-- Your assignment --
Repeat word for word every line from the one holding "letter-spacing:0.5px;" to the end of the material below.

-- The data --
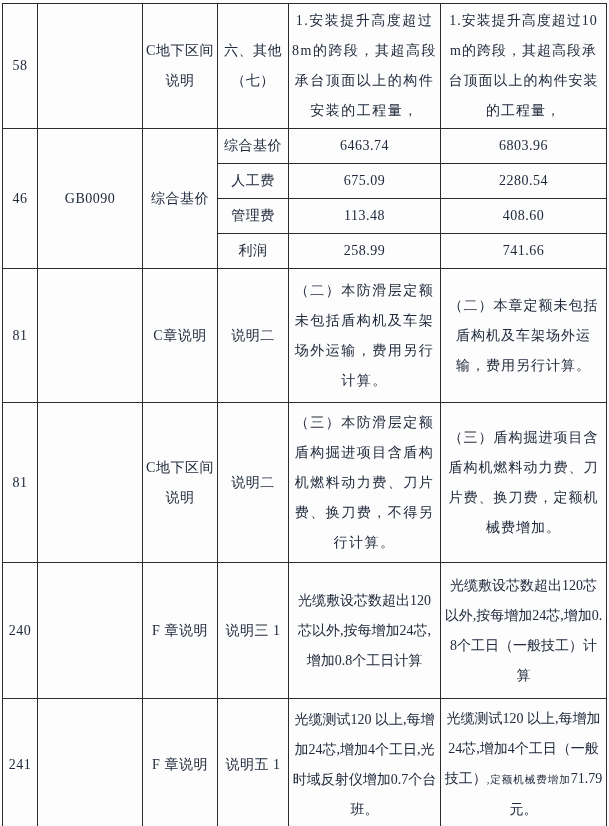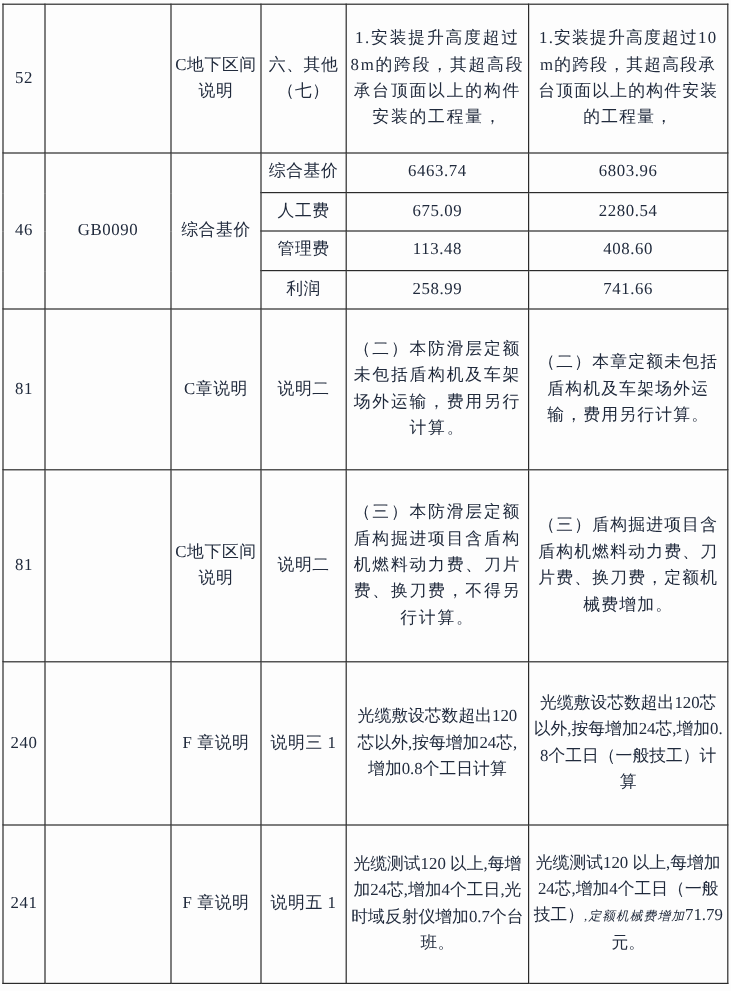--- a/index.html
+++ b/index.html
@@ -21,7 +21,7 @@
     padding:2px 3px;
     font-size:14px;
     letter-spacing:0.5px;
-    line-height:22px;
+    line-height:30px;
     overflow:hidden;
     word-break:break-all;
   }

-- Response --
     letter-spacing:0.5px;
-    line-height:22px;
+    line-height:30px;
     overflow:hidden;
     word-break:break-all;
   }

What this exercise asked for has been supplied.